* _问题_:
(A) 请把讲解 re.sub 用法的文段中以“content = re.sub('\d+','',content)”开头、以“content = re.sub('\d+','Replacement',content)”结尾的部分逐字重新打出来。
(B) 请紧接着讲解 re.sub 用法的文段的末尾往下续写。

* _所给文段_:

公式：re.sub（正则表达式，要替换成的字符串，原字符串）

删除固定位置内容

import re

content = 'Extra stings Hello 1234567 World_This is a Regex Demo Extra stings'

content = re.sub('\d+','',content)

print(content)

        #Extra stings Hello  World_This is a Regex Demo Extra stings

把固定位置上的内容替换

import re

content = 'Extra stings Hello 1234567 World_This is a Regex Demo Extra stings'

content = re.sub('\d+','Replacement',content)

print(content)

        #Extra stings Hello Replacement World_This is a Regex Demo Extra stings

在原有的基础上增加

import re

content = 'Extra stings Hello 1234567 World_This is a Regex Demo Extra stings'

content = re.sub('(\d+)',r'\1 45545',content)

print(content)

        #Extra stings Hello 1234567 45545 World_This is a Regex Demo Extra stings

练习

html = '''<div id="songs-list">

<h2 class="title">经典老歌</h2>

<p class="introduction">

    经典老歌列表

</p>

<ul id="list"class="list-group">

    <li data-view="2">一路上有你</li>

    <li data-view="7">

        <a href="/2.mp3"singer="任贤齐">沧海一声笑</a>

    </li>

    <li data-view="4"class="active">

        <a href="/3.mp3"singer="齐秦">往事随风</a>

    </li>

    <li data-view="6"><a href="/4.mp3"singer="begoud">光辉岁月</a></li>

    <li data-view="5"><a href="/5.mp3"singer="陈慧琳">记事本</a></li>

    <li data-view="5">

        <a href="/6.mp3"singer="邓丽君">但愿人长久</a>

    </li>

</ul>

</div>'''

html = re.sub('<a.*?>|</a>','',html)#把a标签替换掉

print(html)

result = re.findall('<li.*?>(.*?)</li>',html,re.S)

print(result)

* _所给数据_:

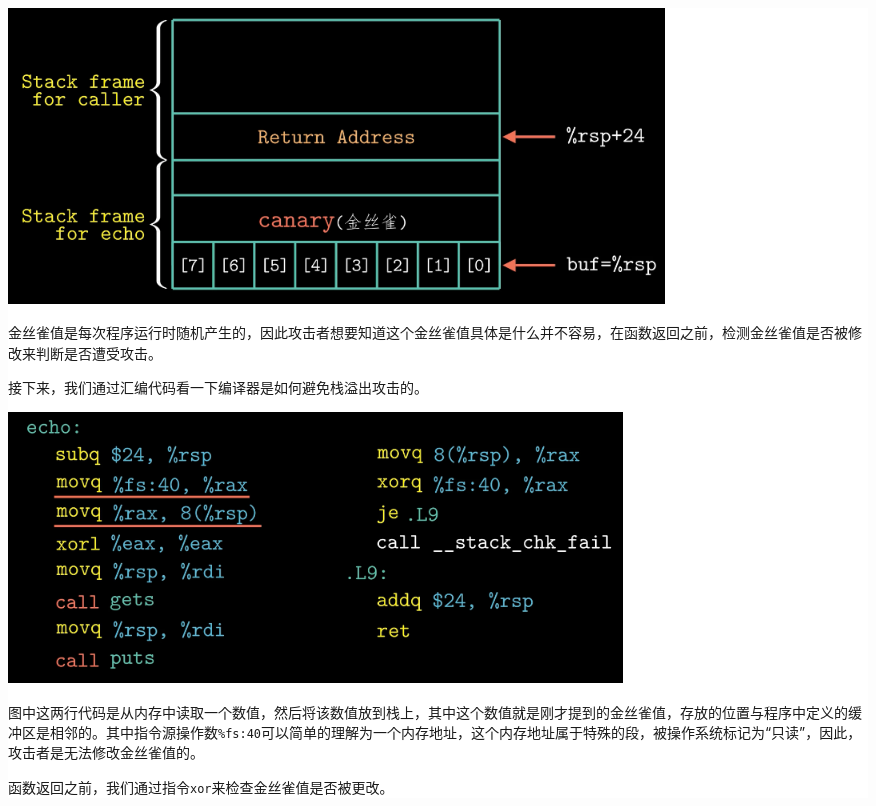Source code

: <img src="第三章-程序的机器级表示.assets/image-20220216222729081.png" alt="image-20220216222729081" style="zoom:80%;" /> 

金丝雀值是每次程序运行时随机产生的，因此攻击者想要知道这个金丝雀值具体是什么并不容易，在函数返回之前，检测金丝雀值是否被修改来判断是否遭受攻击。

接下来，我们通过汇编代码看一下编译器是如何避免栈溢出攻击的。

<img src="第三章-程序的机器级表示.assets/image-20220216222833796.png" alt="image-20220216222833796" style="zoom:80%;" /> 

图中这两行代码是从内存中读取一个数值，然后将该数值放到栈上，其中这个数值就是刚才提到的金丝雀值，存放的位置与程序中定义的缓冲区是相邻的。其中指令源操作数`%fs:40`可以简单的理解为一个内存地址，这个内存地址属于特殊的段，被操作系统标记为“只读”，因此，攻击者是无法修改金丝雀值的。

函数返回之前，我们通过指令`xor`来检查金丝雀值是否被更改。
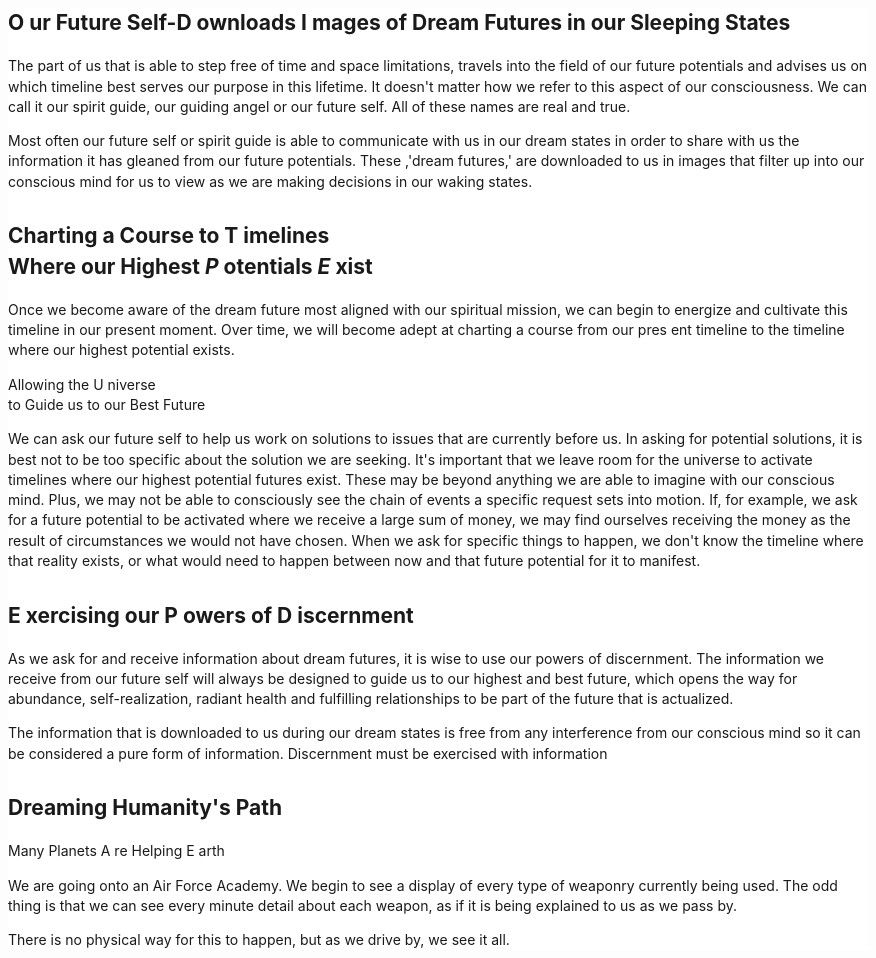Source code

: ## O ur Future Self-D ownloads I mages of Dream Futures in our Sleeping States

The part of us that is able to step free of time and space limitations, travels into the field of our future potentials and advises us on which timeline best serves our purpose in this lifetime. It doesn't matter how we refer to this aspect of our consciousness. We can call it our spirit guide, our guiding angel or our future self. All of these names are real and true.

Most often our future self or spirit guide is able to communicate with us in our dream states in order to share with us the information it has gleaned from our future potentials. These ,'dream futures,' are downloaded to us in images that filter up into our conscious mind for us to view as we are making decisions in our waking states.

## Charting a Course to $\mathrm{T}$ imelines <br> Where our Highest $P$ otentials $E$ xist

Once we become aware of the dream future most aligned with our spiritual mission, we can begin to energize and cultivate this timeline in our present moment. Over time, we will become adept at charting a course from our pres ent timeline to the timeline where our highest potential exists.

Allowing the U niverse<br>to Guide us to our Best Future

We can ask our future self to help us work on solutions to issues that are currently before us. In asking for potential solutions, it is best not to be too specific about the solution we are seeking. It's important that we leave room for the universe to activate timelines where our highest potential futures exist. These may be beyond anything we are able to imagine with our conscious mind. Plus, we may not be able to consciously see the chain of events a specific request sets into motion. If, for example, we ask for a future potential to be activated where we receive a large sum of money, we may find ourselves receiving the money as the result of circumstances we would not have chosen. When we ask for specific things to happen, we don't know the timeline where that reality exists, or what would need to happen between now and that future potential for it to manifest.

## E xercising our $\mathrm{P}$ owers of D iscernment

As we ask for and receive information about dream futures, it is wise to use our powers of discernment. The information we receive from our future self will always be designed to guide us to our highest and best future, which opens the way for abundance, self-realization, radiant health and fulfilling relationships to be part of the future that is actualized.

The information that is downloaded to us during our dream states is free from any interference from our conscious mind so it can be considered a pure form of information. Discernment must be exercised with information

## Dreaming Humanity's Path

Many Planets A re Helping E arth

We are going onto an Air Force Academy. We begin to see a display of every type of weaponry currently being used. The odd thing is that we can see every minute detail about each weapon, as if it is being explained to us as we pass by.

There is no physical way for this to happen, but as we drive by, we see it all.
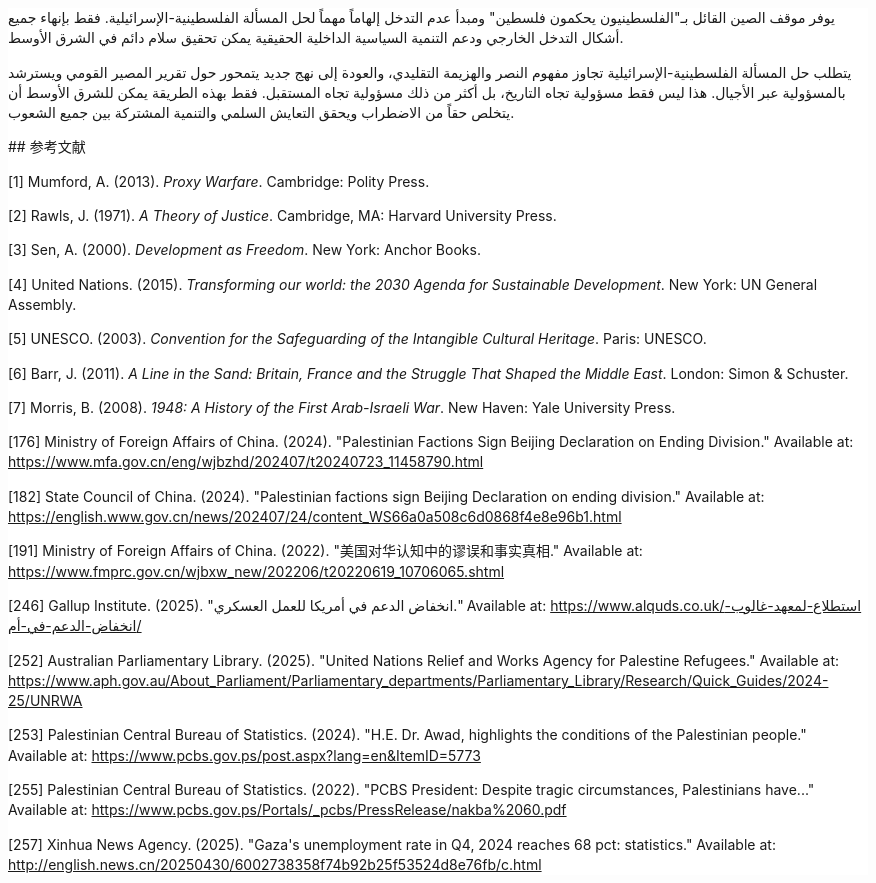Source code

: يوفر موقف الصين القائل بـ"الفلسطينيون يحكمون فلسطين" ومبدأ عدم التدخل إلهاماً مهماً لحل المسألة الفلسطينية-الإسرائيلية. فقط بإنهاء جميع أشكال التدخل الخارجي ودعم التنمية السياسية الداخلية الحقيقية يمكن تحقيق سلام دائم في الشرق الأوسط.

يتطلب حل المسألة الفلسطينية-الإسرائيلية تجاوز مفهوم النصر والهزيمة التقليدي، والعودة إلى نهج جديد يتمحور حول تقرير المصير القومي ويسترشد بالمسؤولية عبر الأجيال. هذا ليس فقط مسؤولية تجاه التاريخ، بل أكثر من ذلك مسؤولية تجاه المستقبل. فقط بهذه الطريقة يمكن للشرق الأوسط أن يتخلص حقاً من الاضطراب ويحقق التعايش السلمي والتنمية المشتركة بين جميع الشعوب.
</div>

<div class="chinese-section">
## 参考文献

[1] Mumford, A. (2013). *Proxy Warfare*. Cambridge: Polity Press.

[2] Rawls, J. (1971). *A Theory of Justice*. Cambridge, MA: Harvard University Press.

[3] Sen, A. (2000). *Development as Freedom*. New York: Anchor Books.

[4] United Nations. (2015). *Transforming our world: the 2030 Agenda for Sustainable Development*. New York: UN General Assembly.

[5] UNESCO. (2003). *Convention for the Safeguarding of the Intangible Cultural Heritage*. Paris: UNESCO.

[6] Barr, J. (2011). *A Line in the Sand: Britain, France and the Struggle That Shaped the Middle East*. London: Simon & Schuster.

[7] Morris, B. (2008). *1948: A History of the First Arab-Israeli War*. New Haven: Yale University Press.

[176] Ministry of Foreign Affairs of China. (2024). "Palestinian Factions Sign Beijing Declaration on Ending Division." Available at: https://www.mfa.gov.cn/eng/wjbzhd/202407/t20240723_11458790.html

[182] State Council of China. (2024). "Palestinian factions sign Beijing Declaration on ending division." Available at: https://english.www.gov.cn/news/202407/24/content_WS66a0a508c6d0868f4e8e96b1.html

[191] Ministry of Foreign Affairs of China. (2022). "美国对华认知中的谬误和事实真相." Available at: https://www.fmprc.gov.cn/wjbxw_new/202206/t20220619_10706065.shtml

[246] Gallup Institute. (2025). "انخفاض الدعم في أمريكا للعمل العسكري." Available at: https://www.alquds.co.uk/استطلاع-لمعهد-غالوب-انخفاض-الدعم-في-أم/

[252] Australian Parliamentary Library. (2025). "United Nations Relief and Works Agency for Palestine Refugees." Available at: https://www.aph.gov.au/About_Parliament/Parliamentary_departments/Parliamentary_Library/Research/Quick_Guides/2024-25/UNRWA

[253] Palestinian Central Bureau of Statistics. (2024). "H.E. Dr. Awad, highlights the conditions of the Palestinian people." Available at: https://www.pcbs.gov.ps/post.aspx?lang=en&ItemID=5773

[255] Palestinian Central Bureau of Statistics. (2022). "PCBS President: Despite tragic circumstances, Palestinians have..." Available at: https://www.pcbs.gov.ps/Portals/_pcbs/PressRelease/nakba%2060.pdf

[257] Xinhua News Agency. (2025). "Gaza's unemployment rate in Q4, 2024 reaches 68 pct: statistics." Available at: http://english.news.cn/20250430/6002738358f74b92b25f53524d8e76fb/c.html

* _本练习答案_:
(A)
content = re.sub('\d+','',content)

print(content)

        #Extra stings Hello  World_This is a Regex Demo Extra stings

把固定位置上的内容替换

import re

content = 'Extra stings Hello 1234567 World_This is a Regex Demo Extra stings'

content = re.sub('\d+','Replacement',content)

(B)
for result in result:

    print(result.strip())#去掉换行符

re.sub练习

<div id="songs-list">

<h2 class="title">经典老歌</h2>

<p class="introduction">

    经典老歌列表

</p>

<ul id="list"class="list-group">

    <li data-view="">一路上有你</li>

    <li data-view="">

        沧海一声笑

    </li>

    <li data-view=""class="active">

        往事随风

    </li>

    <li data-view="">光辉岁月</li>

    <li data-view="">记事本</li>

    <li data-view="">

        但愿人长久

    </li>

</ul>

</div>

['一路上有你', '\n        沧海一声笑\n    ', '\n        往事随风\n    ', '光辉岁月', '记事本', '\n        但愿人长久\n    ']

一路上有你

沧海一声笑

往事随风

光辉岁月

记事本

但愿人长久

获得的结果

re.compile（将正则字符串编译成正则表达式对象，以便于复用该匹配对象）

基本使用

content = '''hello 1234545 World_This

is a Regex Demo'''

pattern = re.compile('hello.*Demo',re.S)

result = re.match(pattern,content)

print(result)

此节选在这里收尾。